Ephraim Hawley House - Research

Research

The Hawley Homestead was dated to 1690 during the Works Progress Administration Federal Writers' Project conducted during the Great Depression. Joan Oppenheim, completed a research report on the house while studying Architecture at Yale University. She concluded, after examining the structure, researching land records, probate records and the Hawley record, that the house was built between 1683 and 1690 by Farmer Ephraim Hawley who married Sarah Welles, granddaughter of Connecticut Colony Governor Thomas Welles in 1683.

The date of construction was not only based upon architectural details of the house, but also upon comparisons with other homes of the period, facts given to her by the Curtiss family, who owned the house at the time, and information from the Hawley Record which stated that Ephraim resided in Trumbull.
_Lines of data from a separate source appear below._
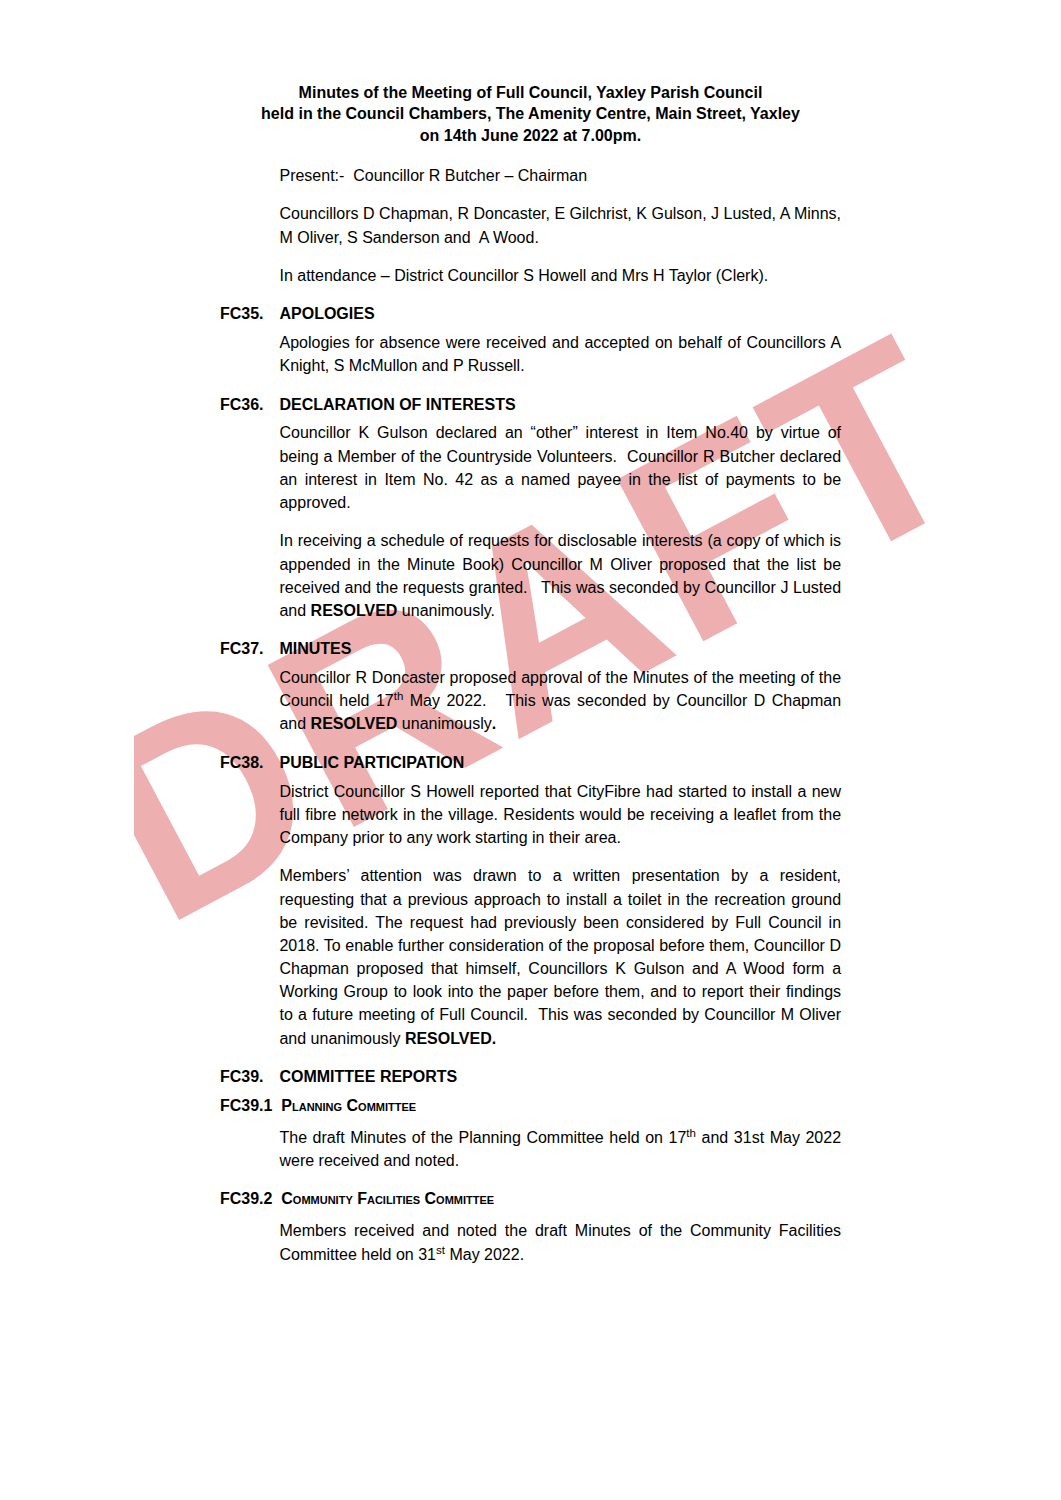DRAFT
Minutes of the Meeting of Full Council, Yaxley Parish Council
held in the Council Chambers, The Amenity Centre, Main Street, Yaxley
on 14th June 2022 at 7.00pm.
Present:- Councillor R Butcher – Chairman
Councillors D Chapman, R Doncaster, E Gilchrist, K Gulson, J Lusted, A Minns, M Oliver, S Sanderson and A Wood.
In attendance – District Councillor S Howell and Mrs H Taylor (Clerk).
FC35.
Apologies
Apologies for absence were received and accepted on behalf of Councillors A Knight, S McMullon and P Russell.
FC36.
Declaration of Interests
Councillor K Gulson declared an “other” interest in Item No.40 by virtue of being a Member of the Countryside Volunteers. Councillor R Butcher declared an interest in Item No. 42 as a named payee in the list of payments to be approved.
In receiving a schedule of requests for disclosable interests (a copy of which is appended in the Minute Book) Councillor M Oliver proposed that the list be received and the requests granted. This was seconded by Councillor J Lusted and RESOLVED unanimously.
FC37.
Minutes
Councillor R Doncaster proposed approval of the Minutes of the meeting of the Council held 17th May 2022. This was seconded by Councillor D Chapman and RESOLVED unanimously.
FC38.
Public Participation
District Councillor S Howell reported that CityFibre had started to install a new full fibre network in the village. Residents would be receiving a leaflet from the Company prior to any work starting in their area.
Members’ attention was drawn to a written presentation by a resident, requesting that a previous approach to install a toilet in the recreation ground be revisited. The request had previously been considered by Full Council in 2018. To enable further consideration of the proposal before them, Councillor D Chapman proposed that himself, Councillors K Gulson and A Wood form a Working Group to look into the paper before them, and to report their findings to a future meeting of Full Council. This was seconded by Councillor M Oliver and unanimously RESOLVED.
FC39.
Committee Reports
FC39.1 Planning Committee
The draft Minutes of the Planning Committee held on 17th and 31st May 2022 were received and noted.
FC39.2 Community Facilities Committee
Members received and noted the draft Minutes of the Community Facilities Committee held on 31st May 2022.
Oppenheim also stated the dating of the house compared with that of S.S. on file at the School of Fine Arts at Yale.

The house was dated to 1671-1683 in the 2002 Historic and Architectural Resource Survey produced for the Connecticut Historical Commission by Geoffrey Rossano, PhD. The 2010 Historic and Architectural Survey of the Town of Trumbull, Connecticut produced by Heather C. Jones and Bruce G. Harvey PhD for the Connecticut Commission on Culture and Tourism, dates the house to 1670-1683. A piece of oak framing was carbon dated to 1710 with a standard deviation of 40 years.